A few months ago we were approached with an opportunity to help a company in the health care space. It was a great project: they’d done their market research and knew this was an area no one else was tapping yet. This gave them a good idea of what it needed to be viable, but hadn’t gotten into actual scope, how it should work, or behave. We had productive conversations with their internal design and business teams talking through the “how.” At some point along the way, they mentioned that one of the reasons they were seriously considering going with us was that we were so excited about the project. “Who on earth wouldn’t be excited about this project??” we wondered, baffled. Several designers, they told us, thought it would be boring to work with a health insurance company on a B2B product aimed at HR Administrators, and had actually declined to discuss the project – it wasn’t “sexy”.

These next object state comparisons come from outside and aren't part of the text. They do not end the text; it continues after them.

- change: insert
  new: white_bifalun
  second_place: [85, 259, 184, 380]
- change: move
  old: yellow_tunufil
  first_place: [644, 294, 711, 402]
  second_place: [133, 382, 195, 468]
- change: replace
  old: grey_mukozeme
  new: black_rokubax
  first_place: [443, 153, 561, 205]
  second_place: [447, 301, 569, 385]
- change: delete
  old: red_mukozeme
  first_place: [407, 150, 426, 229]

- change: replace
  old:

In the last few years much has been written about, and invested in the changing enterprise market. Little has been contributed to the “enterprise is sexy” conversation by designers.

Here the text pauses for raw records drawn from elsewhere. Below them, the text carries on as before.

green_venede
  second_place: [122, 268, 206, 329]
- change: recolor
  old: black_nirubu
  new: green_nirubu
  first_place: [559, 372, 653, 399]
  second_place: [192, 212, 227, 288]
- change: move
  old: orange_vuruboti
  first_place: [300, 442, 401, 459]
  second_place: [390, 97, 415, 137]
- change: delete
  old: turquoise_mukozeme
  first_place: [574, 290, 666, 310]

Designers are in high demand and position, truly a significant progression since the dark days of the dotcom bust. Yet we still see designers flock to consumer startups or massive consumer forces like Facebook and Google. Why? in a word, they’re “sexy.”

But is enterprise sexy? Yes! Here’s six reasons why:

  1. Your work will have reach.

    With all but the most wildly successful (read: very rare) startups, the market adoption for a new product is going to be relatively small, if any users at all. So many startups fail, and do so before they get to market. Consider that, versus the reach of an enterprise-level product with existing clients, a marketing department, and a business that has a proven record of getting products to market.

    Much experience can be gained at a startup, we’re working with at least one or two at any given time. A designer’s ability to hone their design isn’t fully realized until a product makes it to users at scale, giving back quantifiable measures of the user experience.

  2. Your design will have an outsized impact.

    Consumer products and services have a significant impact on their users’ lives, which is a large part of their attraction for a designer. But the points of interaction between the product and consumer are often limited, and “lowest common denominator,” designed for an extraordinarily broad audience.

    Conversely, a user may spend hours a week or even hours a day with the product. A designer’s work is potentially considerably more impactful.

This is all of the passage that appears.